Valeant has a new distributor: U.S. pharmacy chain Walgreens Boots Alliance. That’s a relief after recent upheavals that could have left the $40 billion drugmaker short of sales channels. But the company’s reduced revenue forecast for the fourth quarter, delivered at its investor day on Wednesday, suggests health insurers and pharmacy benefit managers – PBMs for short – are forcing Valeant to cut prices. That’s less good news.
Valeant dropped its relationship with specialty pharmacy Philidor in October after analysts raised questions about the legality of some of its activities. That has hurt. Philidor accounted for about 7 percent of revenue, according to the company. Valeant, though, has lowered its fourth-quarter sales guidance by more than 15 percent. Having to take lower prices is part of that, while PBMs like CVS Health are also refusing to pay for some Valeant drugs, demanding patients use cheaper alternatives.
The Walgreens agreement ensures prescriptions will be filled with Valeant’s drugs. Valeant will take the risk that insurers won’t then pay for them. There’s a cost, too. In addition to distribution and stocking fees, Valeant will discount its wholesale prices for eye and skin drugs by 10 percent.
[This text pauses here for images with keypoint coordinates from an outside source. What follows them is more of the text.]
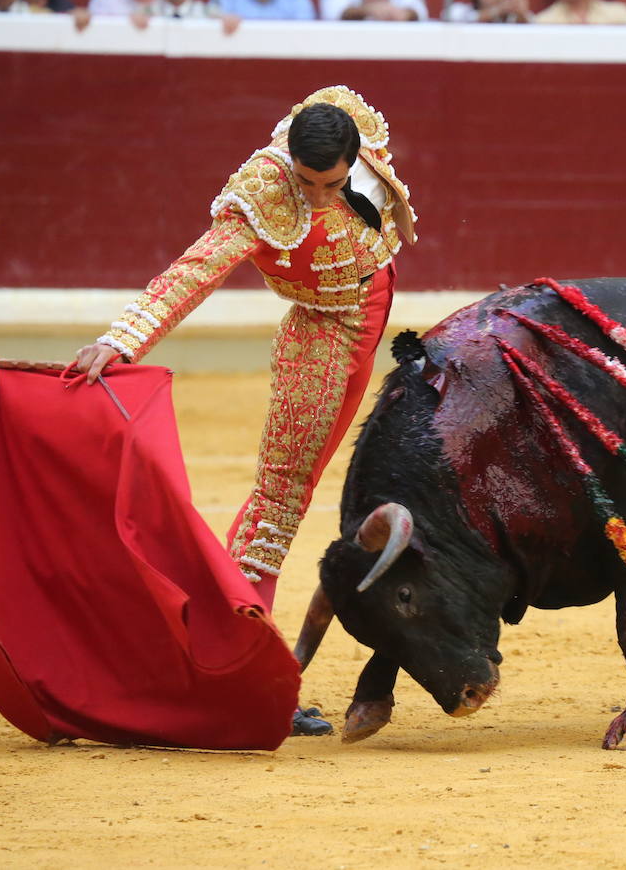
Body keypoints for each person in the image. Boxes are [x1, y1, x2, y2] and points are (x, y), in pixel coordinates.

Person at [74, 85, 416, 619]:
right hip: (321, 338)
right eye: (306, 182)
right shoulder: (262, 194)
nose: (320, 197)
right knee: (281, 498)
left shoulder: (349, 126)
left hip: (369, 322)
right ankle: (233, 633)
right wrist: (123, 338)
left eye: (334, 183)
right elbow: (198, 267)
At least 30 products for which there are generic alternatives will see price cuts of about 50 percent.
Valeant says cutting out the middleman will benefit itself and Walgreens – not to mention insurers and the government through reduced prices. That seems a rather Panglossian assessment. For its own part, Valeant is counting on making up in volume what it loses in price.
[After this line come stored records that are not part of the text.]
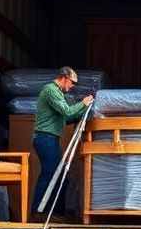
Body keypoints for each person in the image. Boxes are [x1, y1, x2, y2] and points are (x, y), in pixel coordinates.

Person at [31, 67, 94, 220]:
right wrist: (83, 103)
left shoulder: (58, 93)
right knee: (50, 174)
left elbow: (65, 118)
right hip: (45, 138)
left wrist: (83, 112)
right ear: (64, 78)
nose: (72, 86)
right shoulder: (51, 90)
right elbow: (67, 112)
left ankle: (53, 213)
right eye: (72, 83)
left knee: (59, 175)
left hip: (50, 139)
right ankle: (38, 212)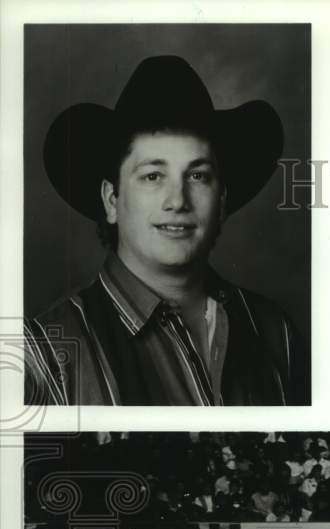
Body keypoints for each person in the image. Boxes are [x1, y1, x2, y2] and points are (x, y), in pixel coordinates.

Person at [25, 55, 300, 405]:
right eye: (153, 176)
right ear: (112, 199)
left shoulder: (275, 332)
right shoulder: (45, 356)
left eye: (197, 175)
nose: (178, 200)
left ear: (223, 200)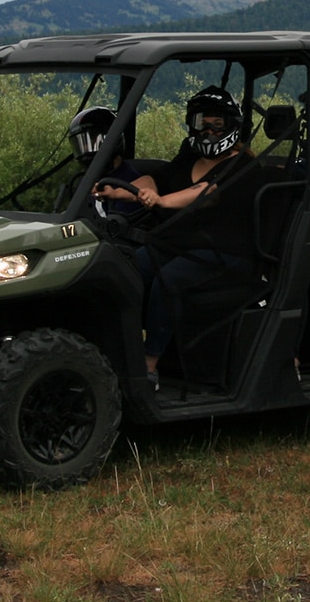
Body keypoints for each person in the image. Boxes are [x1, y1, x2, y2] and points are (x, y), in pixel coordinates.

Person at [97, 87, 264, 387]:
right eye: (202, 123)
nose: (209, 131)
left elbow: (206, 193)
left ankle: (149, 365)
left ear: (231, 126)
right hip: (182, 247)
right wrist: (124, 190)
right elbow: (156, 179)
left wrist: (160, 201)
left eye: (217, 124)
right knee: (128, 268)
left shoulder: (242, 165)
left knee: (166, 280)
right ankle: (115, 347)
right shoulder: (189, 156)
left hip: (226, 255)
PBMs, however, are pressing their advantage. With $30 billion of debt, the legacy of its only recently shaken acquisition habit, Valeant needs revenue and can’t afford a lasting standoff in negotiations over price.
The company says it will pay back more than $2 billion of borrowing next year, applying nearly all free cashflow. That’s all well and good, but with Valeant’s M&A machine in mothballs and the company’s prowess at finding new drugs questioned by analysts, the risk is that the top line could stagnate or even fall. That would only make Valeant’s negotiating position weaker still.